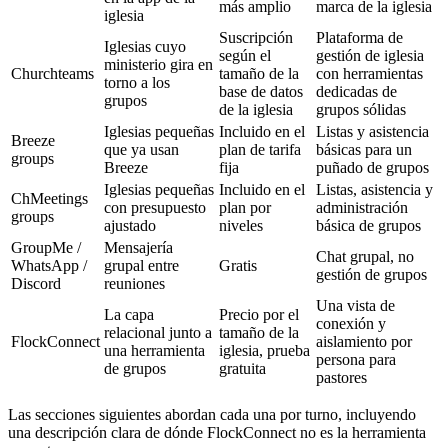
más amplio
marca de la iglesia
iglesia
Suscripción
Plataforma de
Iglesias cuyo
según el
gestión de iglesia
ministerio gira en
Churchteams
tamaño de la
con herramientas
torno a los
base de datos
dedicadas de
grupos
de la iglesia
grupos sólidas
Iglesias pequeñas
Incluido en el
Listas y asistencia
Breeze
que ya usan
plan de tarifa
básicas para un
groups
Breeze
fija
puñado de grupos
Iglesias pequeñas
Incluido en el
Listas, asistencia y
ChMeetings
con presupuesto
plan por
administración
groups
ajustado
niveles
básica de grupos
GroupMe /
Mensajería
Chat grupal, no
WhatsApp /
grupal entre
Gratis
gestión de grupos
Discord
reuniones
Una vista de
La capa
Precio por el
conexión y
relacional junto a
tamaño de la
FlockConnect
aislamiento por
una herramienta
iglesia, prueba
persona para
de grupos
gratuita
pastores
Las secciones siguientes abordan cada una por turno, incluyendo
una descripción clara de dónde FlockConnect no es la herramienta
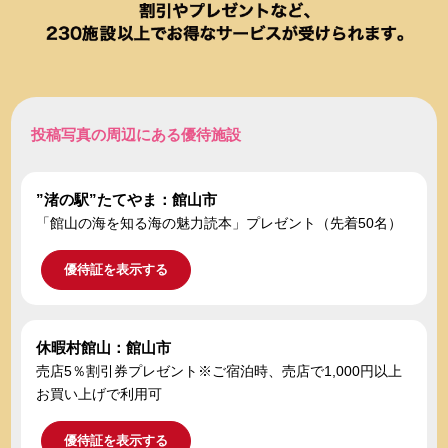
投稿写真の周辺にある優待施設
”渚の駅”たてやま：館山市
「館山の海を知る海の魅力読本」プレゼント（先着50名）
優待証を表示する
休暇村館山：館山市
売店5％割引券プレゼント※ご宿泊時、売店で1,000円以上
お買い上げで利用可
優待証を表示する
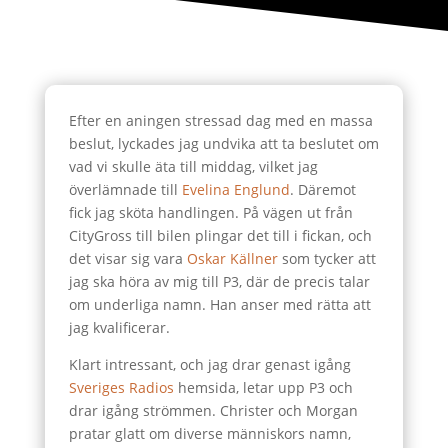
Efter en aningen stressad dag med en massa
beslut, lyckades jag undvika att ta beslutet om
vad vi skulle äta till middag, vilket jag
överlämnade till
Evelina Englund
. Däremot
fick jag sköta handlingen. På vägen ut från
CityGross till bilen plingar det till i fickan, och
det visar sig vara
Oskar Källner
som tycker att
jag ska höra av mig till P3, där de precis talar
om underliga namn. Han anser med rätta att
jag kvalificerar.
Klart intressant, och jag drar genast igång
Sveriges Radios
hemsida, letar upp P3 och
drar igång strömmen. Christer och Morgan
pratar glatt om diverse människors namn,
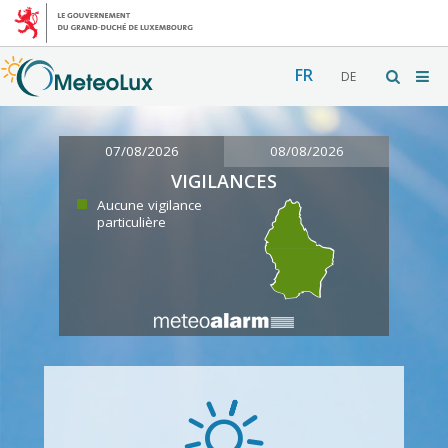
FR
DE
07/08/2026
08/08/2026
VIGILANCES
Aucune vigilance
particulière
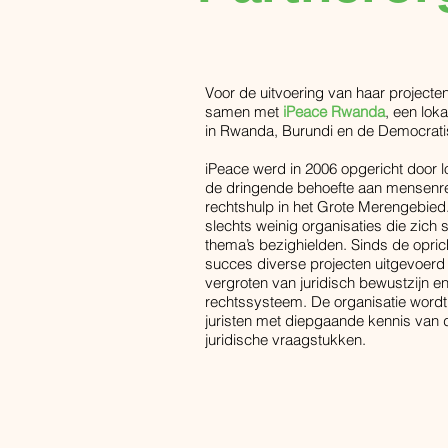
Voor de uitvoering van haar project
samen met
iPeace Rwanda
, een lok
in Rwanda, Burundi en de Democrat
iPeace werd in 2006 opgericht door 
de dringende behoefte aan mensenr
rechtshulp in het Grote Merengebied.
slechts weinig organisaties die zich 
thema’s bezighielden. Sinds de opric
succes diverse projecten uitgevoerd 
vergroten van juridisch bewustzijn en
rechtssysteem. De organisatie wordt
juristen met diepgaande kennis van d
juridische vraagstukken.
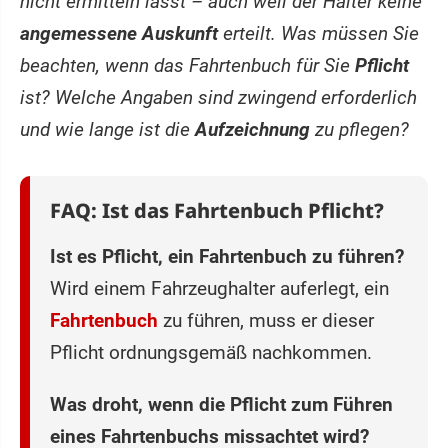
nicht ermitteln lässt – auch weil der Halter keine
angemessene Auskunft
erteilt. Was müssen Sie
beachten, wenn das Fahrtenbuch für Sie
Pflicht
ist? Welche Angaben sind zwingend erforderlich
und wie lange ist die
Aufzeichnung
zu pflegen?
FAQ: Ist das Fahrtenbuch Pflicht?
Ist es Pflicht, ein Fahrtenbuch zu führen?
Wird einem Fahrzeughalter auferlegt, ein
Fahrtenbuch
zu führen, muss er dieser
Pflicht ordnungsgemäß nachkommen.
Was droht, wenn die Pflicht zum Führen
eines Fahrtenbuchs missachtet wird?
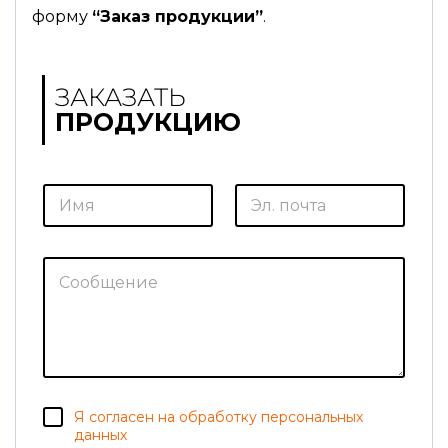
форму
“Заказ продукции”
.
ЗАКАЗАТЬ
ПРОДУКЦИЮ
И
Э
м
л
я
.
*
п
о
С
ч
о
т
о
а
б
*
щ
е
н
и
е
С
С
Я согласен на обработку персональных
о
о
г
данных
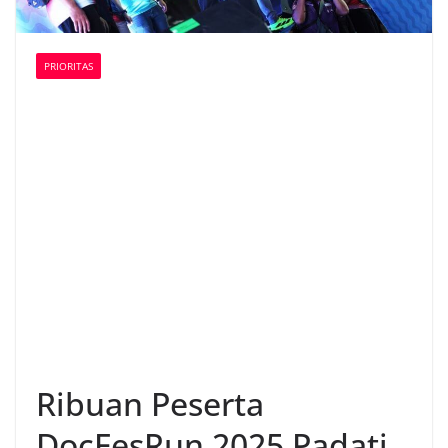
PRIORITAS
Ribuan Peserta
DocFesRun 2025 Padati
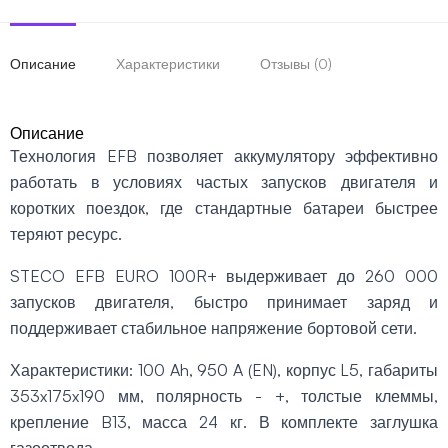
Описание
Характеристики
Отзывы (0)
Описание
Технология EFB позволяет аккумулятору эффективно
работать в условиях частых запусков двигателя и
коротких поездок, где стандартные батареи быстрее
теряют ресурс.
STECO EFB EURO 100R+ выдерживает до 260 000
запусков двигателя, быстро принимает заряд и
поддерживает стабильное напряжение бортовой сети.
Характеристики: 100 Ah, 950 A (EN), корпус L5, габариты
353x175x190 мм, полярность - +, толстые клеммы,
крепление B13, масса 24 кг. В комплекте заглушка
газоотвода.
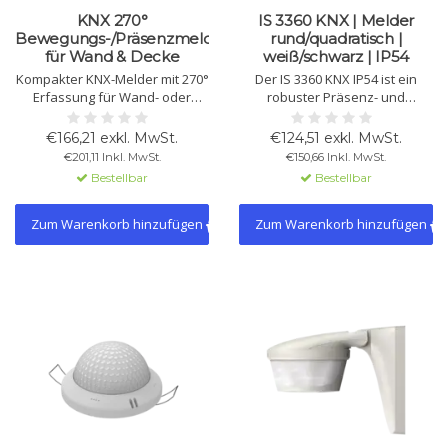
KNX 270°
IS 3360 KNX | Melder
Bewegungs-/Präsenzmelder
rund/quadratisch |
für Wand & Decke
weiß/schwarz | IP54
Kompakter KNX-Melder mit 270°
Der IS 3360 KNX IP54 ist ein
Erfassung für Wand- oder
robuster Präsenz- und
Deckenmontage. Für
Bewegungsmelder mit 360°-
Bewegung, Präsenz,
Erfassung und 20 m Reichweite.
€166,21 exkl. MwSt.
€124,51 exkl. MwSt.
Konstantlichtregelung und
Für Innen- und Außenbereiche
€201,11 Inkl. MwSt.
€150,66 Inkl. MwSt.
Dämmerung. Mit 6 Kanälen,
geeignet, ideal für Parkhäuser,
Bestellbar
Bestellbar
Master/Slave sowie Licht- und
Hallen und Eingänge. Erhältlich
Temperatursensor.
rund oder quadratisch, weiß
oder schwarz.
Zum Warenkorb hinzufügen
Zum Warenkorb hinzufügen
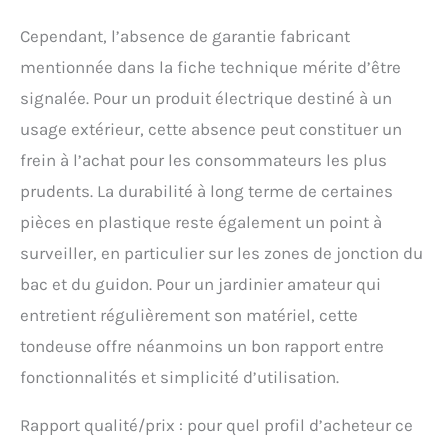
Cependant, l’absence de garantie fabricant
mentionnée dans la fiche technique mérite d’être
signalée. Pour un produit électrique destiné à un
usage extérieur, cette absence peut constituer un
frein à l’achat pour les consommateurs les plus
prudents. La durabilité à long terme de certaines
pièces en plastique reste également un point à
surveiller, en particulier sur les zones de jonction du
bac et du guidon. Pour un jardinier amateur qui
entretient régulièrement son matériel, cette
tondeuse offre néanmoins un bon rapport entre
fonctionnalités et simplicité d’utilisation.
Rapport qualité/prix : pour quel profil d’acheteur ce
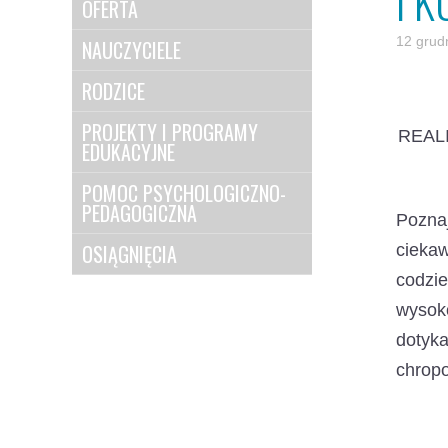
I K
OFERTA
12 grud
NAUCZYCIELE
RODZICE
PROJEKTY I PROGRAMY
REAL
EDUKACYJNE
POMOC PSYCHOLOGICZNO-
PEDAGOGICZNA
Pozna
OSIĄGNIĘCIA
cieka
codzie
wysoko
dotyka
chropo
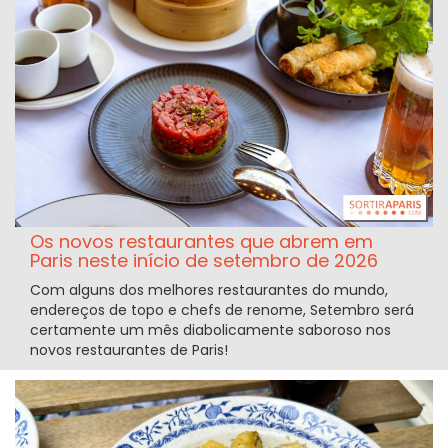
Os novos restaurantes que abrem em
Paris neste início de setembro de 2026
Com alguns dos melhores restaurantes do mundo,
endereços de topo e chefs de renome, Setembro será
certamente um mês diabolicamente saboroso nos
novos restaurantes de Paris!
::::::::
# What this task involves
Please write out the records again with "FlockConnect" swapped for "GroupHub" wherever it occurs, changing nothing else and leaving out the pictures.

# Solution to this problem
más amplio
marca de la iglesia
iglesia
Suscripción
Plataforma de
Iglesias cuyo
según el
gestión de iglesia
ministerio gira en
Churchteams
tamaño de la
con herramientas
torno a los
base de datos
dedicadas de
grupos
de la iglesia
grupos sólidas
Iglesias pequeñas
Incluido en el
Listas y asistencia
Breeze
que ya usan
plan de tarifa
básicas para un
groups
Breeze
fija
puñado de grupos
Iglesias pequeñas
Incluido en el
Listas, asistencia y
ChMeetings
con presupuesto
plan por
administración
groups
ajustado
niveles
básica de grupos
GroupMe /
Mensajería
Chat grupal, no
WhatsApp /
grupal entre
Gratis
gestión de grupos
Discord
reuniones
Una vista de
La capa
Precio por el
conexión y
relacional junto a
tamaño de la
GroupHub
aislamiento por
una herramienta
iglesia, prueba
persona para
de grupos
gratuita
pastores
Las secciones siguientes abordan cada una por turno, incluyendo
una descripción clara de dónde GroupHub no es la herramienta
投稿写真の周辺にある優待施設
”渚の駅”たてやま：館山市
「館山の海を知る海の魅力読本」プレゼント（先着50名）
優待証を表示する
休暇村館山：館山市
売店5％割引券プレゼント※ご宿泊時、売店で1,000円以上
お買い上げで利用可
優待証を表示する
Efter en aningen stressad dag med en massa
beslut, lyckades jag undvika att ta beslutet om
vad vi skulle äta till middag, vilket jag
överlämnade till
Evelina Englund
. Däremot
fick jag sköta handlingen. På vägen ut från
CityGross till bilen plingar det till i fickan, och
det visar sig vara
Oskar Källner
som tycker att
jag ska höra av mig till P3, där de precis talar
om underliga namn. Han anser med rätta att
jag kvalificerar.
Klart intressant, och jag drar genast igång
Sveriges Radios
hemsida, letar upp P3 och
drar igång strömmen. Christer och Morgan
pratar glatt om diverse människors namn,
FR
DE
07/08/2026
08/08/2026
VIGILANCES
Aucune vigilance
particulière
Voor de uitvoering van haar project
samen met
iPeace Rwanda
, een lok
in Rwanda, Burundi en de Democrat
iPeace werd in 2006 opgericht door 
de dringende behoefte aan mensenr
rechtshulp in het Grote Merengebied.
slechts weinig organisaties die zich 
thema’s bezighielden. Sinds de opric
succes diverse projecten uitgevoerd 
vergroten van juridisch bewustzijn en
rechtssysteem. De organisatie wordt
juristen met diepgaande kennis van d
juridische vraagstukken.
nicht ermitteln lässt – auch weil der Halter keine
angemessene Auskunft
erteilt. Was müssen Sie
beachten, wenn das Fahrtenbuch für Sie
Pflicht
ist? Welche Angaben sind zwingend erforderlich
und wie lange ist die
Aufzeichnung
zu pflegen?
FAQ: Ist das Fahrtenbuch Pflicht?
Ist es Pflicht, ein Fahrtenbuch zu führen?
Wird einem Fahrzeughalter auferlegt, ein
Fahrtenbuch
zu führen, muss er dieser
Pflicht ordnungsgemäß nachkommen.
Was droht, wenn die Pflicht zum Führen
eines Fahrtenbuchs missachtet wird?
форму
“Заказ продукции”
.
ЗАКАЗАТЬ
ПРОДУКЦИЮ
И
Э
м
л
я
.
*
п
о
С
ч
о
т
о
а
б
*
щ
е
н
и
е
С
С
Я согласен на обработку персональных
о
о
г
данных
PRIORITAS
Ribuan Peserta
DocFesRun 2025 Padati
Описание
Характеристики
Отзывы (0)
Описание
Технология EFB позволяет аккумулятору эффективно
работать в условиях частых запусков двигателя и
коротких поездок, где стандартные батареи быстрее
теряют ресурс.
STECO EFB EURO 100R+ выдерживает до 260 000
запусков двигателя, быстро принимает заряд и
поддерживает стабильное напряжение бортовой сети.
Характеристики: 100 Ah, 950 A (EN), корпус L5, габариты
353x175x190 мм, полярность - +, толстые клеммы,
крепление B13, масса 24 кг. В комплекте заглушка
газоотвода.
KNX 270°
IS 3360 KNX | Melder
Bewegungs-/Präsenzmelder
rund/quadratisch |
für Wand & Decke
weiß/schwarz | IP54
Kompakter KNX-Melder mit 270°
Der IS 3360 KNX IP54 ist ein
Erfassung für Wand- oder
robuster Präsenz- und
Deckenmontage. Für
Bewegungsmelder mit 360°-
Bewegung, Präsenz,
Erfassung und 20 m Reichweite.
€166,21 exkl. MwSt.
€124,51 exkl. MwSt.
Konstantlichtregelung und
Für Innen- und Außenbereiche
€201,11 Inkl. MwSt.
€150,66 Inkl. MwSt.
Dämmerung. Mit 6 Kanälen,
geeignet, ideal für Parkhäuser,
Bestellbar
Bestellbar
Master/Slave sowie Licht- und
Hallen und Eingänge. Erhältlich
Temperatursensor.
rund oder quadratisch, weiß
oder schwarz.
Zum Warenkorb hinzufügen
Zum Warenkorb hinzufügen
Cependant, l’absence de garantie fabricant
mentionnée dans la fiche technique mérite d’être
signalée. Pour un produit électrique destiné à un
usage extérieur, cette absence peut constituer un
frein à l’achat pour les consommateurs les plus
prudents. La durabilité à long terme de certaines
pièces en plastique reste également un point à
surveiller, en particulier sur les zones de jonction du
bac et du guidon. Pour un jardinier amateur qui
entretient régulièrement son matériel, cette
tondeuse offre néanmoins un bon rapport entre
fonctionnalités et simplicité d’utilisation.
Rapport qualité/prix : pour quel profil d’acheteur ce
I K
OFERTA
12 grud
NAUCZYCIELE
RODZICE
PROJEKTY I PROGRAMY
REAL
EDUKACYJNE
POMOC PSYCHOLOGICZNO-
PEDAGOGICZNA
Pozna
OSIĄGNIĘCIA
cieka
codzie
wysoko
dotyka
chropo
Os novos restaurantes que abrem em
Paris neste início de setembro de 2026
Com alguns dos melhores restaurantes do mundo,
endereços de topo e chefs de renome, Setembro será
certamente um mês diabolicamente saboroso nos
novos restaurantes de Paris!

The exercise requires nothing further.